YOUR OBJECTIVE ▸ Drop the pictures and repeat the remaining data exactly.

-------

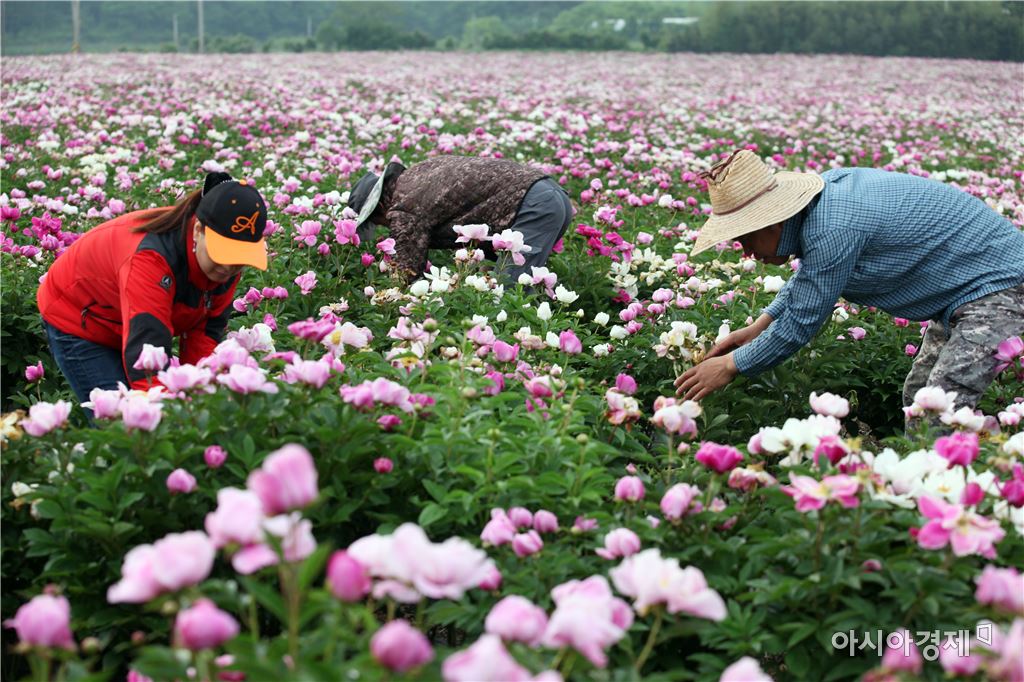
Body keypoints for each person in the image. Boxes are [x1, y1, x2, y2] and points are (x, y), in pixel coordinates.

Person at [674, 149, 1024, 419]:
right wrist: (758, 326)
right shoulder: (823, 204)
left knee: (940, 411)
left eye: (746, 239)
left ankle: (961, 503)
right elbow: (812, 277)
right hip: (963, 290)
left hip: (999, 288)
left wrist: (731, 366)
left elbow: (799, 326)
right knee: (920, 399)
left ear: (771, 222)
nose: (747, 252)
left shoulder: (833, 226)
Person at [37, 172, 269, 408]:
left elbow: (205, 335)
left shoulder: (224, 265)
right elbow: (147, 352)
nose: (229, 267)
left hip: (130, 322)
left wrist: (200, 398)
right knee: (120, 421)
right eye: (224, 253)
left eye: (240, 256)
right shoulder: (151, 259)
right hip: (81, 318)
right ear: (198, 230)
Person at [347, 156, 573, 283]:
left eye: (378, 222)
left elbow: (405, 275)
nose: (386, 227)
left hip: (535, 205)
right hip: (553, 195)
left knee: (510, 290)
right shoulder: (417, 174)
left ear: (381, 207)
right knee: (518, 280)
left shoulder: (404, 208)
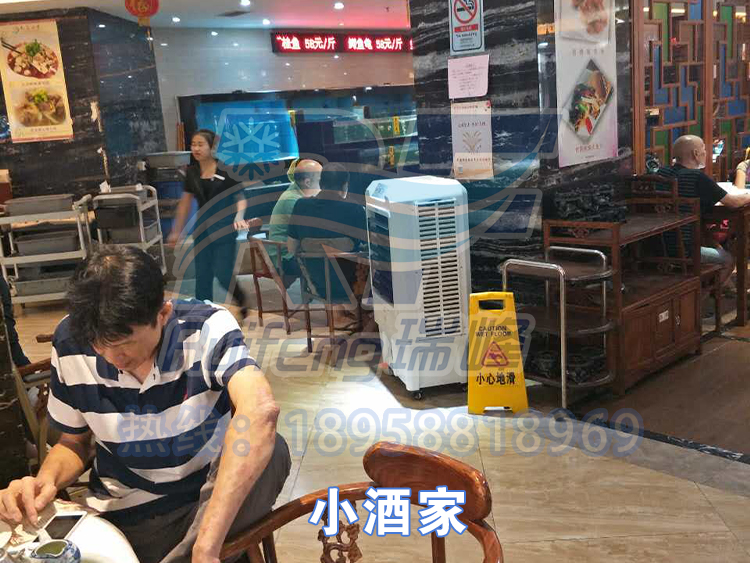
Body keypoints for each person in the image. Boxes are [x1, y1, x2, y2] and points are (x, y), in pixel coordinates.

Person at [0, 247, 291, 563]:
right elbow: (73, 443)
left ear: (163, 314)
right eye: (99, 346)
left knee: (272, 451)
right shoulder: (71, 340)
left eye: (125, 344)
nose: (113, 359)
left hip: (209, 502)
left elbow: (260, 410)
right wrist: (45, 482)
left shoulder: (206, 327)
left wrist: (206, 547)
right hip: (126, 513)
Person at [168, 129, 260, 313]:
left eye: (200, 144)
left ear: (212, 148)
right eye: (193, 144)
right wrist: (177, 231)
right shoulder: (192, 173)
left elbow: (240, 197)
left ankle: (241, 300)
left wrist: (239, 216)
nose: (196, 148)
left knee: (223, 274)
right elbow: (185, 203)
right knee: (203, 276)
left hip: (224, 229)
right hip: (202, 230)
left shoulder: (226, 170)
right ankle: (203, 313)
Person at [658, 135, 750, 289]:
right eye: (704, 149)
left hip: (655, 247)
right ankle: (703, 296)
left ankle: (720, 289)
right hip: (684, 251)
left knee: (708, 238)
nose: (706, 153)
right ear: (695, 154)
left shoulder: (661, 173)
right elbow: (734, 203)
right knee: (728, 259)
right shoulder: (697, 177)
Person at [287, 163, 368, 324]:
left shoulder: (301, 206)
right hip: (351, 285)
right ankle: (363, 318)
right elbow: (370, 246)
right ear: (345, 186)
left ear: (321, 183)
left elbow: (291, 248)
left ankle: (340, 315)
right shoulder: (355, 209)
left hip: (316, 283)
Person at [266, 159, 322, 286]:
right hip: (284, 257)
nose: (324, 184)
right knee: (332, 263)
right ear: (308, 182)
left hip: (292, 251)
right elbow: (312, 231)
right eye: (321, 180)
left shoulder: (298, 194)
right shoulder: (293, 201)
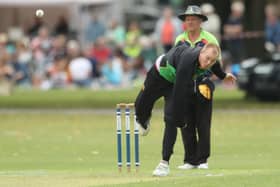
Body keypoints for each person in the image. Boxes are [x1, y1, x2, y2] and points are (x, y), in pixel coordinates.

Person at [135, 5, 236, 176]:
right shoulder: (188, 58)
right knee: (141, 105)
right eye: (206, 58)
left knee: (171, 120)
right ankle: (143, 120)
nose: (207, 62)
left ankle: (164, 163)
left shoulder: (208, 51)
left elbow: (215, 62)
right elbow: (181, 90)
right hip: (158, 76)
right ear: (201, 51)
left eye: (210, 61)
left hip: (176, 83)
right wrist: (181, 118)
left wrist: (223, 75)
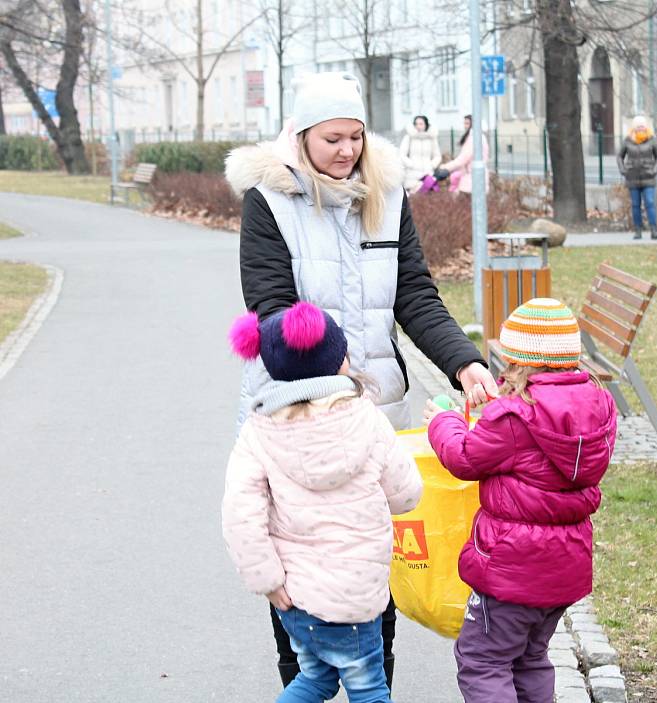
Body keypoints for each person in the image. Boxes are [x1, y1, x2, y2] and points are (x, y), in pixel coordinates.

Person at [225, 71, 497, 690]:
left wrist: (464, 361)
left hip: (375, 418)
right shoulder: (268, 201)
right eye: (332, 140)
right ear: (300, 138)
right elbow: (270, 304)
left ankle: (379, 683)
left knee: (374, 564)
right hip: (292, 418)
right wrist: (327, 365)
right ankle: (300, 677)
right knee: (298, 569)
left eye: (356, 137)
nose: (348, 152)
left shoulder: (387, 194)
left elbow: (416, 296)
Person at [223, 301, 423, 703]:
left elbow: (240, 515)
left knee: (316, 680)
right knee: (369, 690)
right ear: (337, 361)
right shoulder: (367, 420)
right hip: (356, 596)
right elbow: (406, 494)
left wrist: (269, 581)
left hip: (294, 597)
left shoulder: (258, 432)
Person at [423, 298, 617, 703]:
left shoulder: (512, 417)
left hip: (512, 572)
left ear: (519, 362)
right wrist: (496, 408)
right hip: (564, 570)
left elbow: (463, 457)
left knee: (483, 660)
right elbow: (539, 440)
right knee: (531, 657)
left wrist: (445, 421)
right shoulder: (599, 407)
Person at [616, 115, 657, 240]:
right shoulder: (628, 140)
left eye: (642, 125)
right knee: (636, 204)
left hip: (649, 177)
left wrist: (655, 170)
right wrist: (623, 169)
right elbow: (620, 156)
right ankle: (638, 230)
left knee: (650, 202)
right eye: (638, 126)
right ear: (634, 128)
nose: (640, 128)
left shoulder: (652, 140)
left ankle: (654, 229)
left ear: (646, 127)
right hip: (632, 177)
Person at [435, 114, 490, 194]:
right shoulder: (479, 137)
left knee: (466, 204)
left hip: (471, 179)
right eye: (464, 123)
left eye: (467, 123)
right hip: (474, 177)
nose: (465, 126)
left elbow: (462, 159)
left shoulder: (474, 138)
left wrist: (445, 167)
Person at [398, 114, 442, 193]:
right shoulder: (409, 137)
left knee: (428, 198)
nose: (418, 126)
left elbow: (437, 156)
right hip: (412, 174)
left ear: (426, 125)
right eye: (416, 124)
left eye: (421, 124)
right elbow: (401, 154)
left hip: (428, 173)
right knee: (413, 198)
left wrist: (432, 165)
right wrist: (411, 164)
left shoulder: (432, 138)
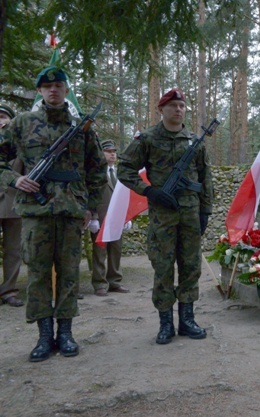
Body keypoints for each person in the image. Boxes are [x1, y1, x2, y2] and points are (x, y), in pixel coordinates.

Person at [0, 66, 107, 362]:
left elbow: (97, 169)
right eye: (47, 87)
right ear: (39, 91)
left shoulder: (82, 128)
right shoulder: (21, 123)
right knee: (37, 274)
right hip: (35, 212)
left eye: (59, 85)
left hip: (72, 212)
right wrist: (14, 179)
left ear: (66, 89)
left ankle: (66, 333)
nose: (53, 90)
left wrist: (90, 206)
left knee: (70, 274)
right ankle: (44, 336)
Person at [117, 88, 213, 345]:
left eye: (181, 106)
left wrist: (206, 210)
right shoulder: (146, 138)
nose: (178, 110)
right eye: (173, 106)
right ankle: (165, 323)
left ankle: (188, 320)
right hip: (162, 216)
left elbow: (205, 177)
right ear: (161, 110)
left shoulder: (195, 141)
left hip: (191, 214)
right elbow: (124, 169)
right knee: (162, 267)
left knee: (191, 266)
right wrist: (149, 191)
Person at [87, 140, 130, 296]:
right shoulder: (95, 172)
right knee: (100, 251)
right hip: (101, 218)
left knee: (116, 251)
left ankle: (114, 281)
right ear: (101, 153)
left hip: (117, 218)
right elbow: (91, 194)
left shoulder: (120, 173)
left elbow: (125, 196)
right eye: (108, 151)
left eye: (114, 151)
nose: (112, 154)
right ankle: (99, 283)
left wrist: (127, 217)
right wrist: (93, 217)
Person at [0, 104, 24, 307]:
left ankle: (9, 291)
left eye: (3, 117)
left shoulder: (19, 145)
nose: (0, 121)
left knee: (13, 250)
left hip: (13, 202)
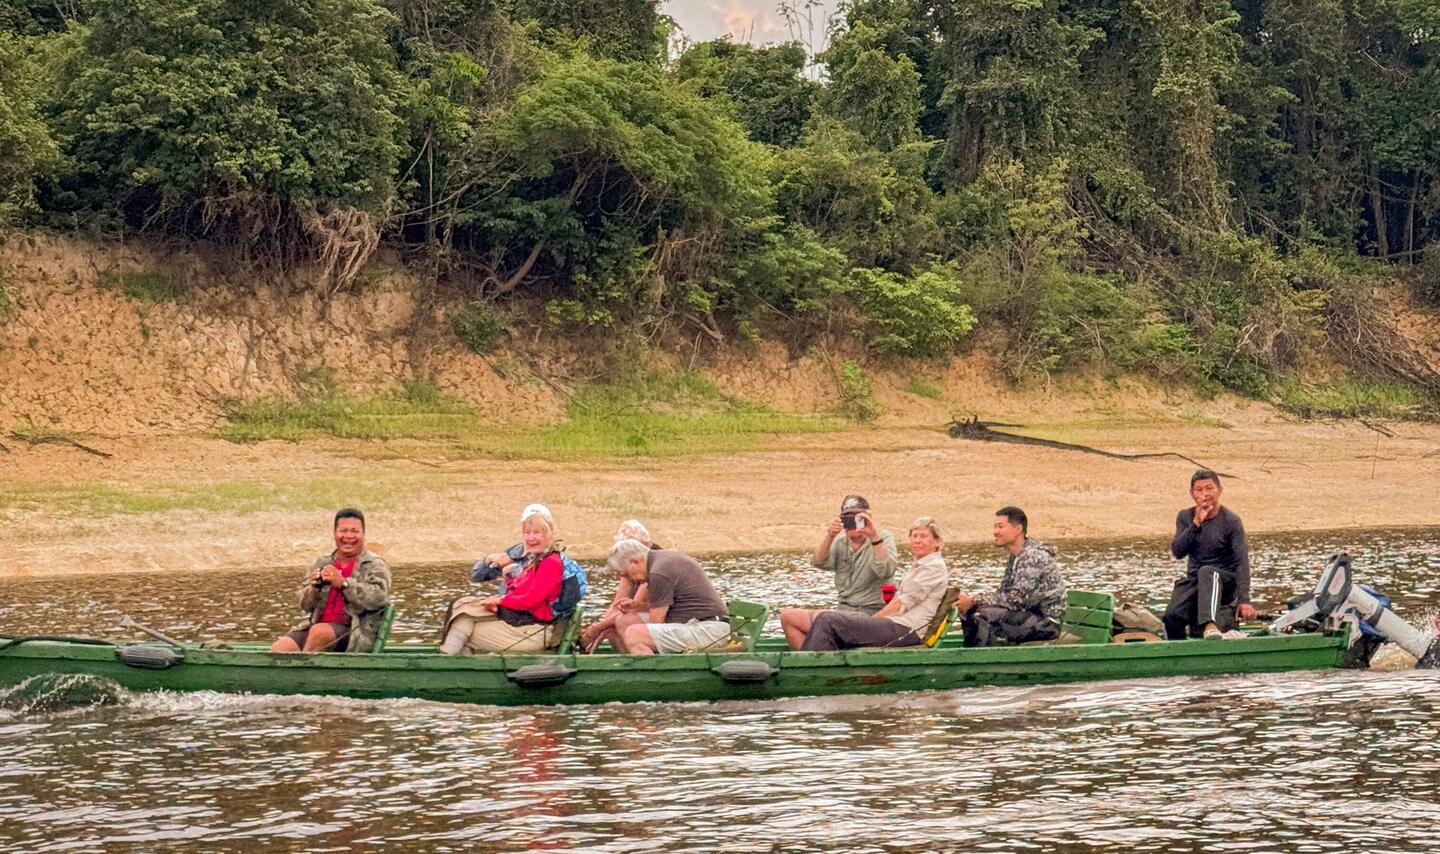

-------

SOLUTION TO THIS EXERCISE ▸
Body keypoints for each person in the image. Boxes are [x1, y1, x2, y2] and points are (x, y), in pixel coordinates.

Person at [674, 149, 1024, 419]:
right wrist: (758, 326)
right shoulder: (823, 204)
left knee: (940, 411)
left eye: (746, 239)
left ankle: (961, 503)
right elbow: (812, 277)
right hip: (963, 290)
left hip: (999, 288)
left wrist: (731, 366)
left elbow: (799, 326)
right knee: (920, 399)
left ear: (771, 222)
nose: (747, 252)
left shoulder: (833, 226)
Person at [37, 172, 269, 408]:
left elbow: (205, 335)
left shoulder: (224, 265)
right elbow: (147, 352)
nose: (229, 267)
left hip: (130, 322)
left wrist: (200, 398)
right knee: (120, 421)
right eye: (224, 253)
left eye: (240, 256)
right shoulder: (151, 259)
right hip: (81, 318)
right ear: (198, 230)
Person at [347, 156, 573, 283]:
left eye: (378, 222)
left elbow: (405, 275)
nose: (386, 227)
left hip: (535, 205)
right hip: (553, 195)
left knee: (510, 290)
right shoulder: (417, 174)
left ear: (381, 207)
right knee: (518, 280)
left shoulder: (404, 208)
Body keypoints for each person in the image. Boxes are [x1, y1, x2, y2] and points are (x, y), in pixel coordinates.

Person at [0, 247, 291, 563]:
right elbow: (73, 443)
left ear: (163, 314)
right eye: (99, 346)
left knee: (272, 451)
right shoulder: (71, 340)
left eye: (125, 344)
nose: (113, 359)
left hip: (209, 502)
left elbow: (260, 410)
right wrist: (45, 482)
left shoulder: (206, 327)
left wrist: (206, 547)
right hip: (126, 513)
Person at [168, 129, 260, 313]:
left eye: (200, 144)
left ear: (212, 148)
right eye: (193, 144)
right wrist: (177, 231)
right shoulder: (192, 173)
left elbow: (240, 197)
left ankle: (241, 300)
left wrist: (239, 216)
nose: (196, 148)
left knee: (223, 274)
right elbow: (185, 203)
right knee: (203, 276)
left hip: (224, 229)
right hip: (202, 230)
left shoulder: (226, 170)
right ankle: (203, 313)
Person at [658, 135, 750, 289]:
right eye: (704, 149)
left hip: (655, 247)
right ankle: (703, 296)
left ankle: (720, 289)
right hip: (684, 251)
left knee: (708, 238)
nose: (706, 153)
right ear: (695, 154)
left shoulder: (661, 173)
right elbow: (734, 203)
right knee: (728, 259)
right shoulder: (697, 177)
Person at [287, 163, 368, 324]:
left shoulder: (301, 206)
right hip: (351, 285)
right ankle: (363, 318)
right elbow: (370, 246)
right ear: (345, 186)
left ear: (321, 183)
left elbow: (291, 248)
left ankle: (340, 315)
right shoulder: (355, 209)
left hip: (316, 283)
Person at [266, 159, 322, 286]:
right hip: (284, 257)
nose: (324, 184)
right knee: (332, 263)
right ear: (308, 182)
left hip: (292, 251)
right elbow: (312, 231)
right eye: (321, 180)
left shoulder: (298, 194)
right shoulder: (293, 201)
Body keypoints for each person in the image. Boxes are [x1, y1, x2, y2] and points are (x, y), in pixel coordinates.

Person at [135, 5, 236, 176]:
right shoulder: (188, 58)
right knee: (141, 105)
right eye: (206, 58)
left knee: (171, 120)
right ankle: (143, 120)
nose: (207, 62)
left ankle: (164, 163)
left shoulder: (208, 51)
left elbow: (215, 62)
right elbow: (181, 90)
right hip: (158, 76)
right ear: (201, 51)
left eye: (210, 61)
left hip: (176, 83)
right wrist: (181, 118)
left wrist: (223, 75)
Body keypoints for each person in the image. Boxes are [x1, y1, x2, y2] and points are (x, y), in pixel coordinates.

Person at [225, 71, 497, 690]:
left wrist: (464, 361)
left hip: (375, 418)
right shoulder: (268, 201)
right eye: (332, 140)
right ear: (300, 138)
right elbow: (270, 304)
left ankle: (379, 683)
left knee: (374, 564)
right hip: (292, 418)
right wrist: (327, 365)
right ankle: (300, 677)
right knee: (298, 569)
left eye: (356, 137)
nose: (348, 152)
left shoulder: (387, 194)
left elbow: (416, 296)
Person at [223, 301, 423, 703]:
left elbow: (240, 515)
left knee: (316, 680)
right knee: (369, 690)
right ear: (337, 361)
right shoulder: (367, 420)
right hip: (356, 596)
right elbow: (406, 494)
left wrist: (269, 581)
left hip: (294, 597)
left shoulder: (258, 432)
Person at [423, 298, 617, 703]:
left shoulder: (512, 417)
left hip: (512, 572)
left ear: (519, 362)
right wrist: (496, 408)
right hip: (564, 570)
left elbow: (463, 457)
left knee: (483, 660)
right elbow: (539, 440)
right knee: (531, 657)
left wrist: (445, 421)
right shoulder: (599, 407)
Person at [616, 115, 657, 240]:
right shoulder: (628, 140)
left eye: (642, 125)
right knee: (636, 204)
left hip: (649, 177)
left wrist: (655, 170)
right wrist: (623, 169)
right elbow: (620, 156)
right ankle: (638, 230)
left knee: (650, 202)
right eye: (638, 126)
right ear: (634, 128)
nose: (640, 128)
left shoulder: (652, 140)
left ankle: (654, 229)
left ear: (646, 127)
right hip: (632, 177)
Person at [435, 114, 490, 194]:
right shoulder: (479, 137)
left knee: (466, 204)
left hip: (471, 179)
right eye: (464, 123)
left eye: (467, 123)
right hip: (474, 177)
nose: (465, 126)
left elbow: (462, 159)
left shoulder: (474, 138)
left wrist: (445, 167)
Person at [398, 114, 442, 193]:
right shoulder: (409, 137)
left knee: (428, 198)
nose: (418, 126)
left elbow: (437, 156)
right hip: (412, 174)
left ear: (426, 125)
right eye: (416, 124)
left eye: (421, 124)
right elbow: (401, 154)
left hip: (428, 173)
right knee: (413, 198)
left wrist: (432, 165)
right wrist: (411, 164)
left shoulder: (432, 138)
Body keypoints for each person in the image. Boxes are [x1, y1, x2, y2] and points are (x, y), in pixel coordinates.

Person at [0, 66, 107, 362]:
left elbow: (97, 169)
right eye: (47, 87)
right ear: (39, 91)
left shoulder: (82, 128)
right shoulder: (21, 123)
right knee: (37, 274)
right hip: (35, 212)
left eye: (59, 85)
left hip: (72, 212)
right wrist: (14, 179)
left ear: (66, 89)
left ankle: (66, 333)
nose: (53, 90)
left wrist: (90, 206)
left knee: (70, 274)
right ankle: (44, 336)
Person at [117, 88, 213, 345]:
left eye: (181, 106)
left wrist: (206, 210)
right shoulder: (146, 138)
nose: (178, 110)
right eye: (173, 106)
right ankle: (165, 323)
left ankle: (188, 320)
right hip: (162, 216)
left elbow: (205, 177)
right ear: (161, 110)
left shoulder: (195, 141)
left hip: (191, 214)
right elbow: (124, 169)
right knee: (162, 267)
left knee: (191, 266)
right wrist: (149, 191)
Person at [87, 140, 130, 296]:
right shoulder: (95, 172)
right knee: (100, 251)
right hip: (101, 218)
left knee: (116, 251)
left ankle: (114, 281)
right ear: (101, 153)
left hip: (117, 218)
right elbow: (91, 194)
left shoulder: (120, 173)
left elbow: (125, 196)
right eye: (108, 151)
left eye: (114, 151)
nose: (112, 154)
right ankle: (99, 283)
left wrist: (127, 217)
right wrist: (93, 217)
Person at [0, 104, 24, 307]:
left ankle: (9, 291)
left eye: (3, 117)
left shoulder: (19, 145)
nose: (0, 121)
left knee: (13, 250)
left hip: (13, 202)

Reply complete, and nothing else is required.